**YOUR TASKS**:
A. From the article on the reclassification of New Brunswick paramedics, list every person mentioned by name.
B. Reproduce the part of the article on the reclassification of New Brunswick paramedics that opens with the words containing "On Monday, the" and closes with "a wage increase.".

**PASSAGE FOR REVIEW**:

The New Brunswick Labour Board has removed the last barrier between paramedics, a new union and higher salaries.
On Monday, the board decided the province did not violate any rules by reclassifying paramedics and asserted they should be considered medical-science professionals.
Paramedics have favoured switching from the Canadian Union of Public Employees to the New Brunswick Union, where they stand to see a wage increase.
In late 2019, then-health minister Ted Flemming said paramedics would be classified as medical-science professionals to recognize their jobs were now more complex and specialized. CUPE, which has represented the approximately 800 paramedics, opposed that move.
CUPE argued the province was contravening the Public Service Labour Relations Act by interfering in the administration of the union, among other reasons. On Monday the labour board dismissed the complaint.
Paramedics have been classified as patient service staff since 1970, says the labour board decision, but the nature of their job has changed and become more technical and medical.
Joel Mattatall, the paramedic who chaired a "reclassification committee," says this classification is finally matching paramedics to their job.
"In 1970s, there was an individual who ... would go in a Ford Bronco or a station wagon, go pick that person up and bring them back to the hospital where the medical professionals work," he said. "Now a modern-day paramedic [is] being the actual medical professional and effectively bringing the emergency room to the patient's living room."
Mattatall said the Treasury Board and the New Brunswick Union have about 15 days to decide which pay band to put paramedics in. He said he's expecting a minimum 7.2 per cent pay increase, as paramedics will be moved into the closest pay band without getting paid less.
The decision to reclassify paramedics was made by Progressive Conservative government in 2019 when it was in a minority government situation and was working alongside the People's Alliance. That year, People's Alliance Leader Kris Austin threatened to start voting against government bills if the health minister didn't move more quickly on the reclassification.
On Monday, Austin applauded the labour board decision.
"This ruling will be a much-needed morale boost to those who work tirelessly to save lives in emergencies across the province," he was quoted as saying in a news release.

**DATASET CONTENT**:

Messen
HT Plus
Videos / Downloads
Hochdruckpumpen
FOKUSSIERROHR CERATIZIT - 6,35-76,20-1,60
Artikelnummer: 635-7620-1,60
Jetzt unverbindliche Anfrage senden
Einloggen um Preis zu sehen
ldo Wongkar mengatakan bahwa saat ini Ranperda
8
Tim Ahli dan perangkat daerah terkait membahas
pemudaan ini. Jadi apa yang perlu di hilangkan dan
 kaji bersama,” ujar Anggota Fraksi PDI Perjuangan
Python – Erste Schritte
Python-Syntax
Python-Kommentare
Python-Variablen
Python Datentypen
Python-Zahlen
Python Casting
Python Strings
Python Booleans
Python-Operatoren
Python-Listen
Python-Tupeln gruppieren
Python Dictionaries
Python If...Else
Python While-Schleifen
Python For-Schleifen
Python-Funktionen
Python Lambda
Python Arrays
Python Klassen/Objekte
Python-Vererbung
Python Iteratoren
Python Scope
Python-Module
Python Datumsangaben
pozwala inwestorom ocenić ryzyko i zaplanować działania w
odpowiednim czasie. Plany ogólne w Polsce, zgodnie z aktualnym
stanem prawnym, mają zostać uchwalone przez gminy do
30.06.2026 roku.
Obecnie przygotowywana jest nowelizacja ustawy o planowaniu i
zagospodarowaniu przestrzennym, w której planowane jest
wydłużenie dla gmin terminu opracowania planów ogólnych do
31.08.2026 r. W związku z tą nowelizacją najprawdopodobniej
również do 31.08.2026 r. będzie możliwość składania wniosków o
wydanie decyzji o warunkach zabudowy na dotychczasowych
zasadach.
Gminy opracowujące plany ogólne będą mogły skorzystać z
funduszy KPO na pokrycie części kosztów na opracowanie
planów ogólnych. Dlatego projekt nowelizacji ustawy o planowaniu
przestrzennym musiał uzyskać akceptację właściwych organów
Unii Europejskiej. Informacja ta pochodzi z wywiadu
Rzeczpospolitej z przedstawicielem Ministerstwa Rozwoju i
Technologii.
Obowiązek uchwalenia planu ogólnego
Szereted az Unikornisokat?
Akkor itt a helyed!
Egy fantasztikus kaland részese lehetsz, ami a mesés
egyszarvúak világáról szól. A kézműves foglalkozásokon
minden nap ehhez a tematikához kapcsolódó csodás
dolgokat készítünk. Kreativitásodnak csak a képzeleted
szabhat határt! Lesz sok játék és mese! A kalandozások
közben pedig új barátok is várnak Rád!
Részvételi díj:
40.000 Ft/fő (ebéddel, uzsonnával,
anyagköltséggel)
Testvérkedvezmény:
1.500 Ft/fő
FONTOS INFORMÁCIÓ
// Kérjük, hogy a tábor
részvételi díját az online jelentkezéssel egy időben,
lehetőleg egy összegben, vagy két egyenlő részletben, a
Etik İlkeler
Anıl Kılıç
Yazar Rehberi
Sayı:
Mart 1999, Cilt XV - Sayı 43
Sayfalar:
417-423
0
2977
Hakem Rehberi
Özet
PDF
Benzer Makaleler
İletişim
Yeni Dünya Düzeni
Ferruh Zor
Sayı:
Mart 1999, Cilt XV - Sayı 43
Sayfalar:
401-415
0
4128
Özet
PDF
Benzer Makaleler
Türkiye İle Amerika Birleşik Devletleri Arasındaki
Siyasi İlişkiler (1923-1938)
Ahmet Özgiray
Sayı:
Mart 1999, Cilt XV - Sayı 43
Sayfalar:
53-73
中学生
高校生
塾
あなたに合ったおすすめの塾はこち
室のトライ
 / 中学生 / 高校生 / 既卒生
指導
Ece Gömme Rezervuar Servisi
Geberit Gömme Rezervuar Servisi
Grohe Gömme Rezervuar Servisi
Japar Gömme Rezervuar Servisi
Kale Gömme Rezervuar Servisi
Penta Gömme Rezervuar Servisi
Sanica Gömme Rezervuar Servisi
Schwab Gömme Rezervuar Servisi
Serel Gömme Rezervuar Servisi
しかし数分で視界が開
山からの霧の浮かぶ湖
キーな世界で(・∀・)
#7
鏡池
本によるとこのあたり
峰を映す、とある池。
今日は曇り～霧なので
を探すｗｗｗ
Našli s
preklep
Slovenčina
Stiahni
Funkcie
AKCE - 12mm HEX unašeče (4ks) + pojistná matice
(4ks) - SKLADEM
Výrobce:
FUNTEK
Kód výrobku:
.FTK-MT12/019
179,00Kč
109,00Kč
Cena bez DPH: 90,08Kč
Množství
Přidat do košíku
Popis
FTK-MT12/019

**TASK SOLUTIONS**:
A. Ted Flemming, Joel Mattatall, Kris Austin

B.
On Monday, the board decided the province did not violate any rules by reclassifying paramedics and asserted they should be considered medical-science professionals.
Paramedics have favoured switching from the Canadian Union of Public Employees to the New Brunswick Union, where they stand to see a wage increase.